Second, “the extent to which the voting rules deviated from standard practice when §2 was revised in 1982 was a highly relevant decision.” Again, this factor should make many of today’s challenges extremely difficult to maintain, because almost all rules governing the electoral process were in 1982. Both were much stricter. At that time, no state had early voting, drop-in boxes, or online voter registration. As the court said, the state “only allowed absentee ballots in narrow and strictly defined categories of voters.”

Third, “the magnitude of any difference in the impact of rules on members of different races or ethnic groups is also an important factor to consider.” However, all voting rules will have some “predictable turnout differences”, no matter how neutral they are. “Simple fact [that] Some differences in impact do not necessarily mean that the system is not equally open. The most important thing is that “very small differences should not be artificially enlarged. In view of almost all the regulations concerning registration and voting, the differences between different groups of voters are very small, which also dealt a heavy blow to the challengers.
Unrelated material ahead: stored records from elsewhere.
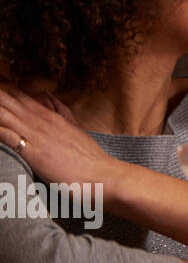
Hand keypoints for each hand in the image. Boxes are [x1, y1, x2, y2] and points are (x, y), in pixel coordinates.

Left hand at [0, 81, 118, 186]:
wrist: (103, 176)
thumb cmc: (89, 159)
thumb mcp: (75, 128)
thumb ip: (61, 112)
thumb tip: (48, 96)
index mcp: (49, 115)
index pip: (19, 94)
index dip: (3, 86)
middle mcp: (41, 121)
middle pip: (8, 99)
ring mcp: (36, 135)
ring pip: (5, 113)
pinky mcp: (33, 152)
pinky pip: (7, 136)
Fourth, the court “must consider the opportunities provided by the entire voting system of a country when assessing the burden imposed by the challenged clause.” This means that “if a state offers multiple ways to vote, it is impossible to assess any burden on voters who choose one of the available options without considering other available methods.” Because states now provide individuals with many different ways to vote , From early voting to absentee voting, to actually voting in the old-fashioned way—on election day—challenging a specific change in one of these methods will be difficult to maintain.

Finally, “the power of the national interest served by the questioned voting rules is also an important factor that must be considered.” Undoubtedly to the frustration of opponents of electoral reform, the court believes that “a strong and completely legitimate national interest is to prevent fraud.” , Because it can change evenly matched election results, dilute the votes of qualified citizens, and “undermine the public’s confidence in the fairness of the election and the legitimacy of the announced results.” Most importantly, states do not have to show evidence. Past Fraud to justify legislative actions aimed at preventing future Crime of fraud.
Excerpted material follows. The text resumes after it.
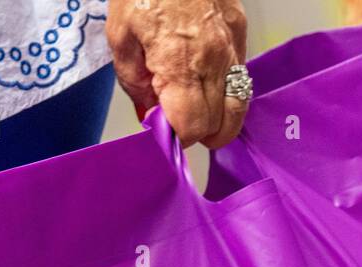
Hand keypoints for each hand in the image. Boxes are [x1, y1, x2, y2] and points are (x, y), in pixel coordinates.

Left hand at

As practitioners in this field know, Ginger The case outlines other factors to be considered in the voting dilution analysis in Section 2. The court stated that in cases such as these, these other factors “have little effect” Brnovic, In fact, some “obviously do not apply to cases involving the questioning of the time, place, or method of facial neutral voting rules.”

Most people are critical of the different impact analyses that dissidents say should be applied to these types of Section 2 cases. Alito said that the dissidents “struggled to conceal their goals,” which was to “reverse as far as possible the compromise reached between the House of Representatives and the Senate when Article 2 was amended in 1982.” The compromise added the language of Article 2(b) to make it clear Avoid interpreting and applying this clause as only requiring the display of different effects or effects to prove violations.

Most people are correct when it comes to how to apply Section 2 in these types of cases. It will still be an effective tool to prevent actual racial discrimination in the voting environment, but it will not be what the critics of the decision want-a partisan tool that can be used to prevent public policy decisions that they disagree with in the way of personal registration. Vote in a specific state.